In such cases, it would be up to the employer to act reasonably, and – dependent on the facts of the situation on a case by case basis – determine whether or not that employee’s refusal to attend a COVID-19 test in that particular case or circumstance could warrant potential disciplinary action for failing to comply with their request.

Can an employee be disciplined or dismissed if they refuse to be tested for COVID 19?

In order for an employee’s refusal to take a COVID-19 test to count as misconduct, there would need to have been a breach of a disciplinary rule, or a failure to comply with a lawful and reasonable instruction from their employer.

Even if an employee has committed an act of misconduct by refusing to obey an employer’s reasonable instruction, that act of misconduct would not necessarily be sufficiently serious to justify dismissal. If they were dismissed and a claim was made against the employer, an employment tribunal would first look at whether the employer had acted reasonably in treating the employee’s conduct as sufficient enough to warrant a dismissal given the circumstances.

Factors that may be considered relevant in deciding if there has been any form of misconduct could include:

  • Whether the instruction was made in accordance with the contract or with unwritten duties arising from custom and practice or implied terms and conditions of the contract.

  • Whether there were circumstances justifying the refusal of the instruction, even if it ostensibly falls within the scope of the employer’s powers.

  • whether the employee was acting reasonably in refusing to comply with a lawful instruction e.g. a danger to the employee’s health & safety, where the employee has a religious or philosophical belief on which their refusal is based or where the employee may have a medical reason to refuse, such as a genuine phobia of medical examinations or medical personnel.

  • The fairness or reasonableness of the instruction, even if it is lawful.

For example, if the employee is a care worker, the risk of passing on the coronavirus to residents may be deemed serious enough that a tribunal would consider the employer’s use of disciplinary measures – including dismissal – against a refuser to be a reasonable course of action. This does not necessarily mean that dismissal should be the first response to a refusal. Disciplinary action that stops short of dismissal may well be seen in a more favourable light by the tribunal.

However, the specific facts of each individual case will have a bearing on the outcome of any tribunal hearing.

Things for employers to consider

If a COVID-19 test is taken, it is likely that the employer will want to know the result so that it can act accordingly.

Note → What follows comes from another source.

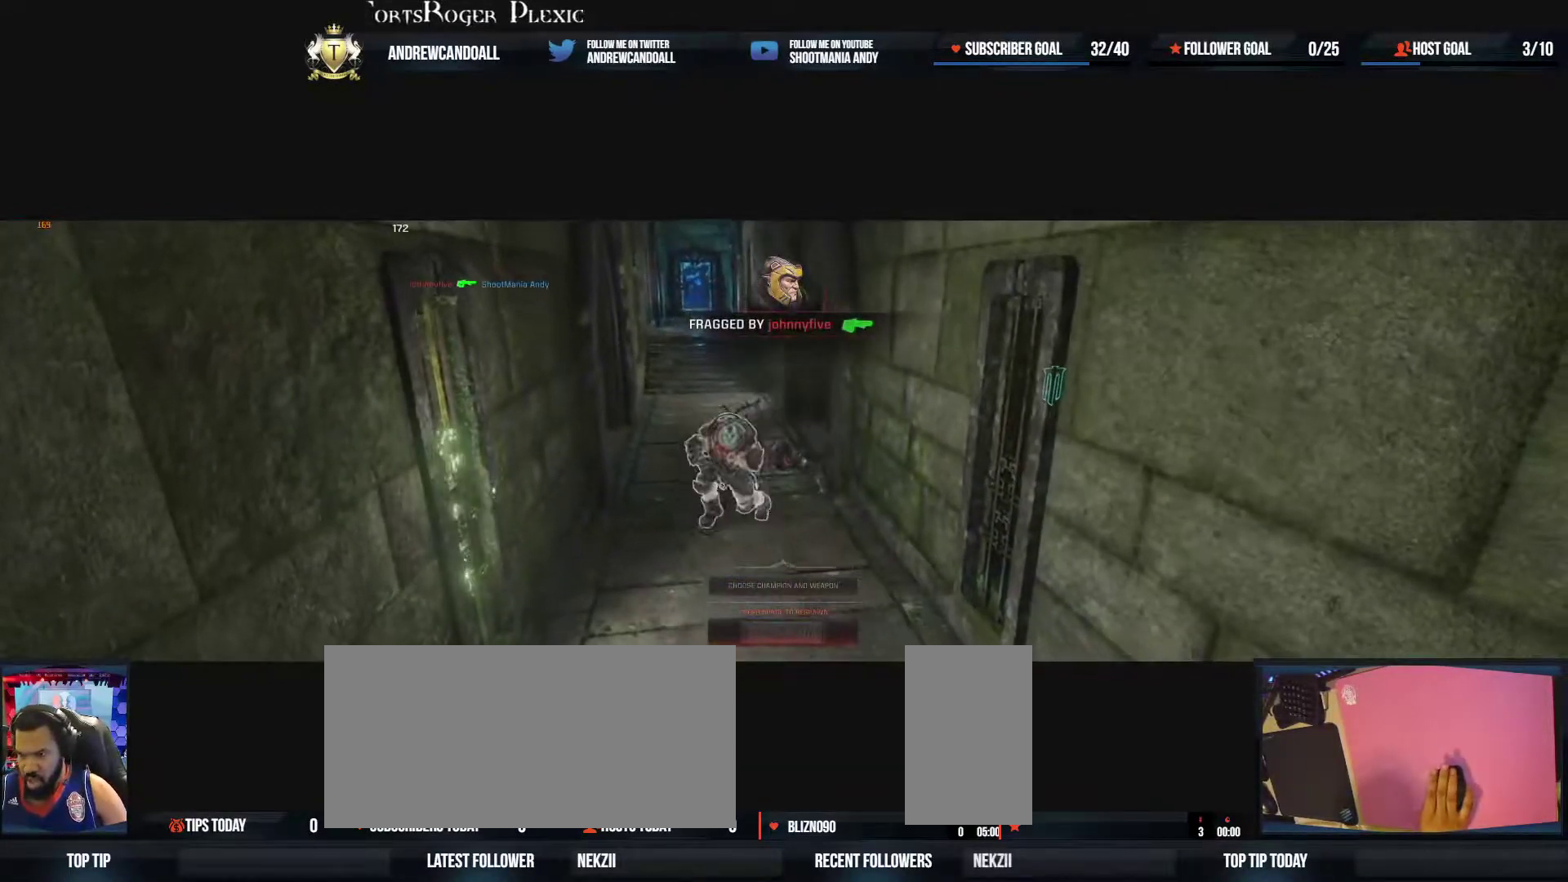
{"keys": ["a", "delete", "w"], "mouse": [], "events": [[17, "a", "down"], [50, "delete", "down"], [133, "a", "up"], [200, "a", "down"], [200, "delete", "up"], [250, "delete", "down"], [367, "a", "up"], [383, "delete", "up"], [417, "a", "down"], [483, "delete", "down"]]}
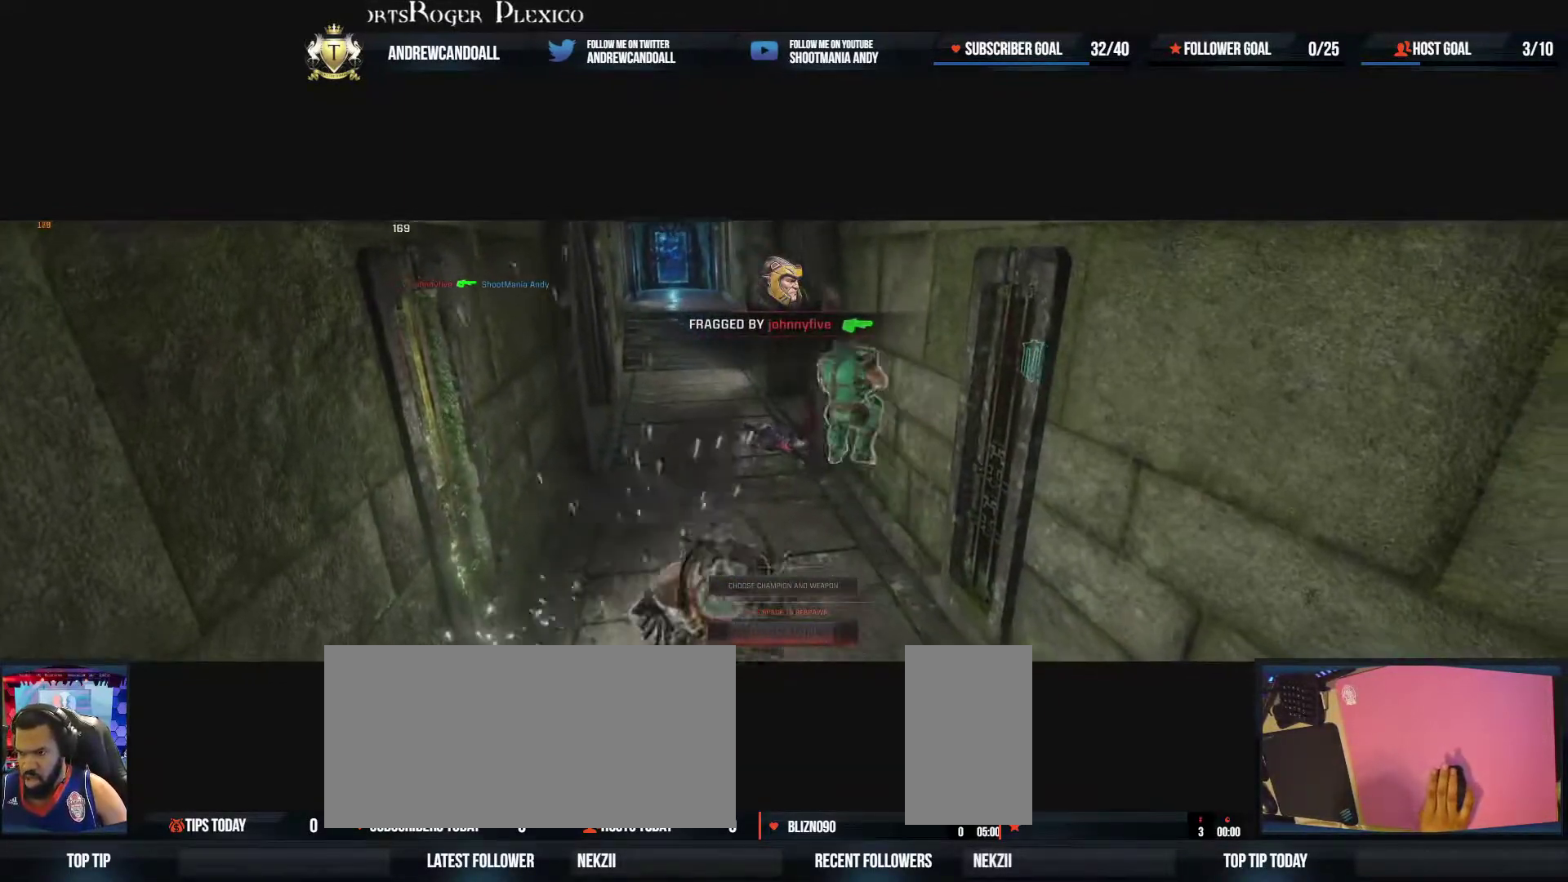
{"keys": ["delete", "w"], "mouse": [], "events": [[67, "a", "up"], [117, "delete", "up"], [150, "a", "down"], [200, "delete", "down"], [233, "a", "up"], [300, "a", "down"], [317, "delete", "up"], [383, "delete", "down"], [417, "a", "up"]]}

Where an employer processes an employee’s health information, (for example, their coronavirus test results), the employer will need to ensure that the data processing is lawful, which means (among other things) ensuring that the GDPR data protection principles are complied with, there is a lawful condition for processing personal data, and there is a specific condition for processing special category data.

The ICO has issued guidance on the implications for data processing of the COVID-19 pandemic and this guidance emphasises that employers will be required to demonstrate that their testing system is “reasonable, fair and proportionate”. In addition, the guidance also suggests that a data protection impact assessment could help the employer to determine if their testing fulfils those criteria.

Transparency about testing is also very important and information will need to be provided to employees before any testing is undertaken.

This information will need to include the uses to which the data will be put, with whom it will be shared, the length of time it will be retained and what decisions the data will inform.

A COVID-19 policy

It is unlikely that many employers will yet have a COVID-19 testing policy in place. Such a policy should certainly be considered; given the implications of getting it wrong, it is a very good idea to get professional legal advice on drafting it.